Let me be direct: the LinkedIn MLE loop is heavily shaped by what team you're targeting. I went through it for a role on the feed ranking team, which is recsys. If you're interviewing for a different ML area (NLP, CV, trust/safety) some of this will still apply but the system design prompt will obviously differ.
Five rounds after the initial technical phone screen.
Technical phone screen: One coding problem (medium, sorting + hashing), one ML question. The ML question was: you have a binary classifier for whether a user will click on a job posting. Your precision is high but recall is low. Walk me through why that might be and how you'd investigate. Classic imbalance question. Make sure you can talk about threshold tuning, class weights, and data-level approaches without getting confused between them.
Onsite:
Round 1, coding: two problems, both medium. One was a sliding window, one was a trie problem. Standard algorithm prep is sufficient. They don't seem to care that much about graph problems for this team.
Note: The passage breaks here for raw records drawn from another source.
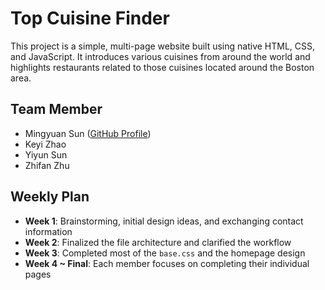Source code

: # Top Cuisine Finder

This project is a simple, multi-page website built using native HTML, CSS, and JavaScript. It introduces various cuisines from around the world and highlights restaurants related to those cuisines located around the Boston area.

## Team Member

- Mingyuan Sun ([GitHub Profile](https://github.com/triticumWheat))
- Keyi Zhao
- Yiyun Sun
- Zhifan Zhu

## Weekly Plan

- **Week 1**: Brainstorming, initial design ideas, and exchanging contact information
- **Week 2**: Finalized the file architecture and clarified the workflow
- **Week 3**: Completed most of the `base.css` and the homepage design
- **Week 4 ~ Final**: Each member focuses on completing their individual pages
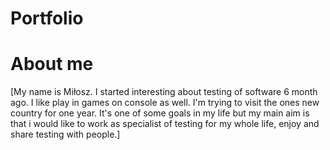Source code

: # Portfolio
# About me
[My name is Miłosz. I started interesting about testing of software 6 month ago. I like play in games on console as well. I'm trying to visit the ones new country for one year. It's one of some goals in my life but my main aim is that i would like to work as specialist of testing for my whole life, enjoy and share testing with people.]
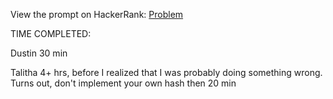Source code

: View the prompt on HackerRank: [Problem](https://www.hackerrank.com/challenges/ctci-ransom-note/problem?h_l=interview&playlist_slugs%5B%5D=interview-preparation-kit&playlist_slugs%5B%5D=dictionaries-hashmaps)

TIME COMPLETED: 

Dustin 30 min

Talitha 4+ hrs, before I realized that I was probably doing something wrong. Turns out, don't implement your own hash
then 20 min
Round 2, ML fundamentals: pure theory round. Topics covered: bias-variance tradeoff applied to a real scenario, how gradient boosting works and when you'd prefer it over a neural net, L1 vs L2 regularization effects on sparse features (very relevant for their ad models), and how you evaluate a ranking model when you can't A/B test (offline metrics: NDCG, MAP, MRR). You need real depth here, not interview-prep-surface knowledge.
Round 3, ML system design: design the feed ranking system for LinkedIn. This is their home turf so they know the problem cold. Start with user objectives vs engagement objectives tension. Talk about candidate generation vs ranking stages. Feature engineering: what signals matter (network graph features, content features, freshness decay). They pushed on: how do you handle cold start for a new post? How do you prevent engagement optimization from rewarding clickbait? I got into diversity injection and topic coverage constraints. They seemed to like specifics.
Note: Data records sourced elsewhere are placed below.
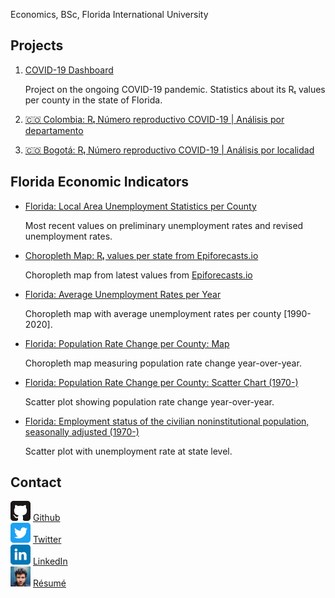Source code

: <meta name="viewport" content="width=device-width, initial-scale=1.0">

Economics, BSc, Florida International University

## Projects

1.  [COVID-19 Dashboard](/covid-19.html)

    Project on the ongoing COVID-19 pandemic. Statistics about its Rₜ values per county in the state of Florida.

2.  [🇨🇴 Colombia: Rₜ Número reproductivo COVID-19 | Análisis por departamento](Colombia%20R_t.html)

3.  [🇨🇴 Bogotá: Rₜ Número reproductivo COVID-19 | Análisis por localidad](/Bogota_Rt.html)

## Florida Economic Indicators

- [Florida: Local Area Unemployment Statistics per County](/cues/fl_county_unemp_map.html)

  Most recent values on preliminary unemployment rates and revised unemployment rates.

- [Choropleth Map: Rₜ values per state from Epiforecasts.io](https://danielcs88.github.io/html/rt.html)

  Choropleth map from latest values from [Epiforecasts.io](https://epiforecasts.io/covid/posts/national/united-states/)

- [Florida: Average Unemployment Rates per Year](/cues/fl_unemployment_rate_map.html)

  Choropleth map with average unemployment rates per county \[1990-2020\].

- [Florida: Population Rate Change per County: Map](/cues/fl_heatmap_population.html)

  Choropleth map measuring population rate change year-over-year.

- [Florida: Population Rate Change per County: Scatter Chart (1970-)](/cues/fl_bubble_population.html)

  Scatter plot showing population rate change year-over-year.

- [Florida: Employment status of the civilian noninstitutional population, seasonally adjusted (1970-)](/cues/Florida_unemp_historical.html)

  Scatter plot with unemployment rate at state level.

## Contact

<img src="assets/github.svg" alt="drawing" width="32" /> [Github](https://github.com/danielcs88)  
<img src="assets/twitter.svg" alt="drawing" width="32" /> [Twitter](https://twitter.com/DanielCardenas_)  
<img src="assets/linkedin.svg" width="32" /> [LinkedIn](https://www.linkedin.com/in/danielcs88/)  
<img src="assets/Toluca_Lake.jpg" width="32" /> [Résumé](https://standardresume.co/r/lKS_uuDBGzRYq7lxaXjMi)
Round 4, behavioral: standard STAR. They asked about disagreeing with a research direction and how you navigated it. And about a project that didn't work out and what you learned.
Round 5, cross-functional: a round with a data scientist and a PM from the team. They're checking that you can translate between research and product requirements.
Total process: 6 weeks. Offer came in at E5. Base was around $215k in Sunnyvale, RSUs on top.